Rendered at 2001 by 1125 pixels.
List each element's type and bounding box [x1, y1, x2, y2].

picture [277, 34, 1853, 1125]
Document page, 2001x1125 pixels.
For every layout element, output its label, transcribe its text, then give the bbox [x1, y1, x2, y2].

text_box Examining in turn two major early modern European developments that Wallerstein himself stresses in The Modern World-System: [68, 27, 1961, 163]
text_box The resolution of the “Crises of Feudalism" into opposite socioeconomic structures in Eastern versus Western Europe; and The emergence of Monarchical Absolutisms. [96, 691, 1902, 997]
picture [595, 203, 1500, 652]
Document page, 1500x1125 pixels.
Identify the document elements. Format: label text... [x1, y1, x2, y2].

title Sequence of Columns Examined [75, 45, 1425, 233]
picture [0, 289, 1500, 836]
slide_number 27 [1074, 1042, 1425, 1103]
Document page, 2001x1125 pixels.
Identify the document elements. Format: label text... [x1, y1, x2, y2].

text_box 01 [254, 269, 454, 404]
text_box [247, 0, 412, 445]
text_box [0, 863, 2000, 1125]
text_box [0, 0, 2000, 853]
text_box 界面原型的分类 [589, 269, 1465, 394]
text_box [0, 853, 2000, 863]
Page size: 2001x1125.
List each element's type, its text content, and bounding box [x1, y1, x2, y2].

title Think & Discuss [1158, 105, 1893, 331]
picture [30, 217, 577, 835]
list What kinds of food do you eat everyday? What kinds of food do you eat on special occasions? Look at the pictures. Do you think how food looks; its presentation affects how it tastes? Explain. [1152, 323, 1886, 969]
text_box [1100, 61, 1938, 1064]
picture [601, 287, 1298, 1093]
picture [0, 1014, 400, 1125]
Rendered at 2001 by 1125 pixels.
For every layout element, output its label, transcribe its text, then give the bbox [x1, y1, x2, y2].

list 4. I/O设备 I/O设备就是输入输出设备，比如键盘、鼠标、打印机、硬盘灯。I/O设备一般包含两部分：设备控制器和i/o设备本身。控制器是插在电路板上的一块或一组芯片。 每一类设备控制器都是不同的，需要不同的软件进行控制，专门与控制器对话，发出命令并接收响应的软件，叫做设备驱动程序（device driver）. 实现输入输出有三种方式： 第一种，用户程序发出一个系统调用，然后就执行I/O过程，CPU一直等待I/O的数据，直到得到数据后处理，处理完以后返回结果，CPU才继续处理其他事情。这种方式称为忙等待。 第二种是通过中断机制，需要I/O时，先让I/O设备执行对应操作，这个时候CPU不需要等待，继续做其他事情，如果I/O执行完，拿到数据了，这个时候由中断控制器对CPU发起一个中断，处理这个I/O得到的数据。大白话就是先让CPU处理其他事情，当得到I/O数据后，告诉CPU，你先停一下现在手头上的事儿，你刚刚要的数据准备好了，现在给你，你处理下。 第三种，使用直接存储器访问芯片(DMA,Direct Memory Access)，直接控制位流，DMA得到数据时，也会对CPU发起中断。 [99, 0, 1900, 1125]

==============================

- **The task**
Beginning at the top of the data, extract each line through the line containing "Page size: 2001x1125." and return those lines exactly, with nothing added.

- **Finished exercise**
Rendered at 2001 by 1125 pixels.
List each element's type and bounding box [x1, y1, x2, y2].

picture [277, 34, 1853, 1125]
Document page, 2001x1125 pixels.
For every layout element, output its label, transcribe its text, then give the bbox [x1, y1, x2, y2].

text_box Examining in turn two major early modern European developments that Wallerstein himself stresses in The Modern World-System: [68, 27, 1961, 163]
text_box The resolution of the “Crises of Feudalism" into opposite socioeconomic structures in Eastern versus Western Europe; and The emergence of Monarchical Absolutisms. [96, 691, 1902, 997]
picture [595, 203, 1500, 652]
Document page, 1500x1125 pixels.
Identify the document elements. Format: label text... [x1, y1, x2, y2].

title Sequence of Columns Examined [75, 45, 1425, 233]
picture [0, 289, 1500, 836]
slide_number 27 [1074, 1042, 1425, 1103]
Document page, 2001x1125 pixels.
Identify the document elements. Format: label text... [x1, y1, x2, y2].

text_box 01 [254, 269, 454, 404]
text_box [247, 0, 412, 445]
text_box [0, 863, 2000, 1125]
text_box [0, 0, 2000, 853]
text_box 界面原型的分类 [589, 269, 1465, 394]
text_box [0, 853, 2000, 863]
Page size: 2001x1125.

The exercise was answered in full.